It’s been an interesting few days for Apple and their Safari web browser. On Monday, Apple released a PC version of Safari 3 (beta) at the 2007 Worldwide Developers Conference. But within a few hours, Internet security specialists and hackers had uncovered several bugs capable of crashing the Windows operating system as well as a major security flaw making it possible to remotely take control a PC without the owners knowledge.
Just hours after Apple made Safari 3 available for Windows, David Maynor from Errata Security and independent expert Aviv Raff both blogged about the Safari security bugs they found.

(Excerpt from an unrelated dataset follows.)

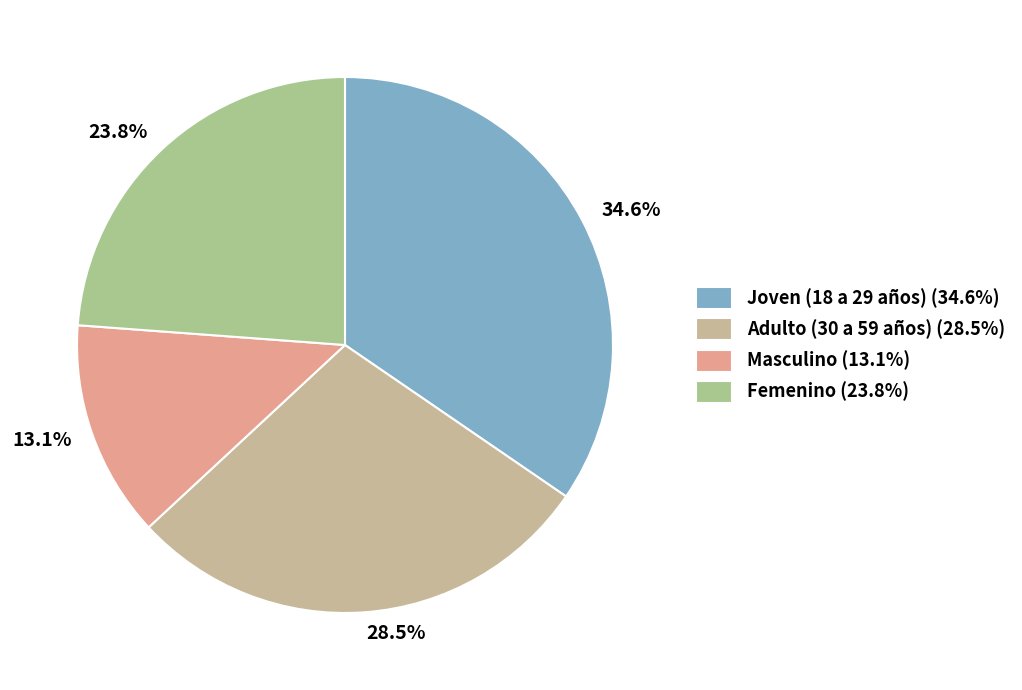

What is the ratio of the value at 23.8% to the value at 28.5%?

0.8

“I can’t speak for anybody else, but the bugs [I] found in the beta copy of Safari on Windows work on the production copy on OS X as well… The exploit is robust mostly thanks to the lack of any kind of advanced security features in [Mac] OS X.” erratasec.blogspot.com
“A first glance at the debugger showed me that this memory corruption might be exploitable. Although, I’ll have to dig more to be sure of that. Again, this is just a beta version. But, don’t you hate those pathetic claims?” net-security.org
At last count, 6 total bugs in Safari have been recorded despite this claim on the Safari 3 download page: “Apple engineers designed Safari to be secure from day one.”

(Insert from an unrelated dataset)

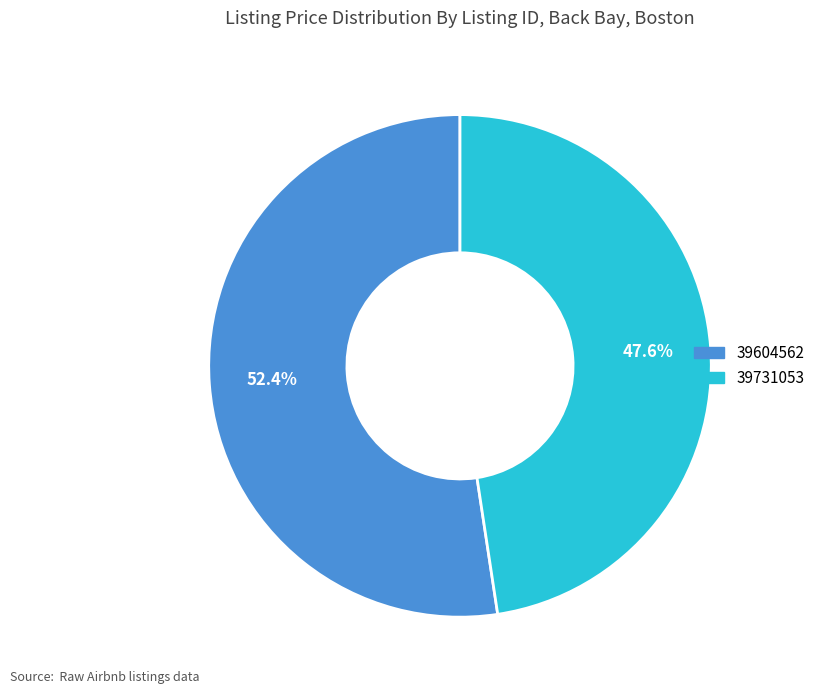

Which slice is the largest?

39604562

But hell, Safari 3 is just a beta version, it’s supposed to have bugs, right?
So why did Apple decide to make their Safari web browser Windows compatible in the first place? Three reasons come to mind:
- A cross platform web browser will encourage web developers to create web-based programs for the iPhone and make their sites more compatible for existing Safari (Mac) users.

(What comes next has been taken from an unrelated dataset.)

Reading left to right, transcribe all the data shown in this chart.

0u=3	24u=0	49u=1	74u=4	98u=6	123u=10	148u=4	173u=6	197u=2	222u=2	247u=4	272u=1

- A PC version of Safari is an opportunity to expose Windows users to another Apple product. Apple hopes PC users will enjoy their Safari experience and think about getting a Mac the next time they get a new computer. So far, they are off to a pretty bad start.
- Search dollars. The little search box in the upper right corner of the Firefox web browser is a major revenue generator. Every time you use that little search box, the browser manufacturer makes money off the search ads you are exposed to when you are taken to the results page. I’ve seen reports that Firefox (an open source project) made around over $50 million dollars from that little search box in 2006 alone.